In any case, as described here, the main role of an OSN is to provide Fabric clients with broadcast interface, and Fabric committing peers with deliver interface. Mapped to state machine replication, broadcast interface is related to SMR client functionality of submitting requests for ordering, whereas deliver interface is related to the state machine replicated by SMR replicas.

So transaction flow would roughly look as follows:

  1. Fabric client assembles a transaction and submits it to the ordering service through one of the OSNs using its broadcast interface.
  2. The OSN act as a SMR client and submits the transaction to SMR replicas as a request to order and "execute".
  3. SMR leader (MinBFT primary) proposes the request to other SMR replicas for "execution".
  4. SMR replicas run consensus protocol on that proposal and eventually accept the request for "execution".
  5. SMR replicas invoke the replicated state machine to "execute" the request by appending it as a new block to the blockchain (using support.WriteBlock). The result of such "execution" could be empty.
  6. Once the new block is appended to the blockchain, OSNs will deliver it to all subscribed Fabric nodes such as committing peers and clients.
  7. In case of BFT ordering, the Fabric nodes should do consensus-specific verification of blocks received through deliver interface to ensure the consensus has been reached for those blocks.
  8. In case of BFT ordering, the Fabric client needs to wait until the transaction appears in a new block, and retry through another OSN if it takes too long.

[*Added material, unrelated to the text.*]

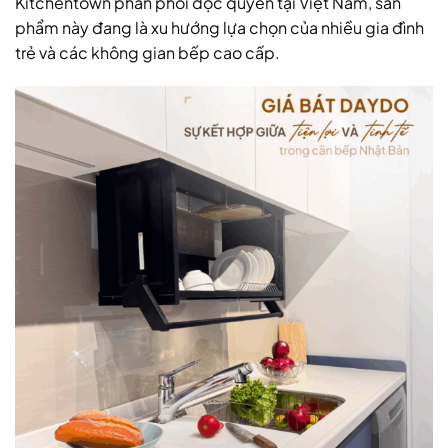
Kitchentown phân phối độc quyền tại Việt Nam, sản
phẩm này đang là xu hướng lựa chọn của nhiều gia đình
trẻ và các không gian bếp cao cấp.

It is crucial that different OSNs deterministically append block to the blockchain with support.WriteBlock. Otherwise Fabric peers will get confused and panic.

It is not clear to me who should combine individual transactions into batches. On one hand, it seems natural if SMR leader (MinBFT primary) would do that. On the other hand, each OSN can batch transactions itself and submit the whole batch as a single SMR request. Initially, I was in favor of the former way of request batching, but now I am really considering the latter one.

sergefdrv commented 4 years ago

I was going to look into #121. I also wanted to try making enclave shim library path configurable so that we don't have to tweak LD_LIBRARY_PATH.